Aunt Doris was the oldest of my father’s siblings; he was the youngest and he thought the world of her. Sometimes she and her husband (Uncle Fred) would drive across the country and he would visit for a few weeks before flying to see his family in England. Those times were great because both would take me on day trips when my parents were too busy and I would have them to myself.

Aunt Doris and Uncle Fred had met after college, married, and soon moved to Oregon. They owned a business and many of their associates were international. When they retired in the 1950’s, they took a year and went around the world to visit their many friends. As a young child of rural Maine, I thought this was pretty amazing. As often as possible we would sit on the porch in old rocking chairs, she telling her stories while I listened, as if on a magic carpet ride. She also liked to write and recite poetry.

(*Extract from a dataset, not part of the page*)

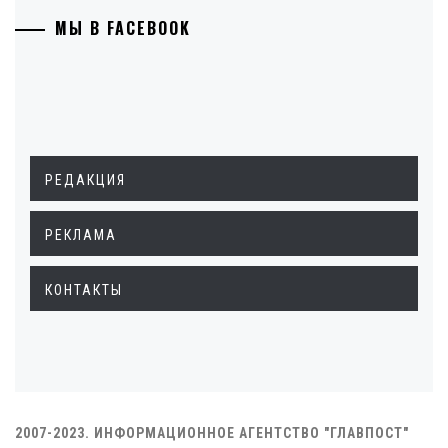
МЫ В FACEBOOK
РЕДАКЦИЯ
РЕКЛАМА
КОНТАКТЫ
2007-2023. ИНФОРМАЦИОННОЕ АГЕНТСТВО "ГЛАВПОСТ"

My grandmother could cook, Aunt Flossie had all the animals to tend, and Aunt Doris would be the organizer. Each time I would come walking through the woods and hurry onto the porch there would be lots of activity. The dog would greet me; the folks all stopped their chores and greeted me. Sometimes rooms were getting a good cleaning, or a new car had been purchased. Sometimes all three were canning vegetables from the garden. They were always busy from dawn to dusk. They were cheerful and never an unkind word was spoken. They were happy, thoughtful people.

It was always sad to see Aunt Doris leave in the fall. During the winter our family would receive letters, a few phone calls, and a big package of holly to share at Christmas time. She always took care of her mother throughout the year. The support was very noticeable.

Aunt Doris loved her roots of Maine. After I graduated from college I went to visit them in Oregon. They had a lovely home and were a happy couple, but in her heart she never forgot how she cared about her family and childhood home back in Maine. These three women made a difference in my life. I was blessed to know them.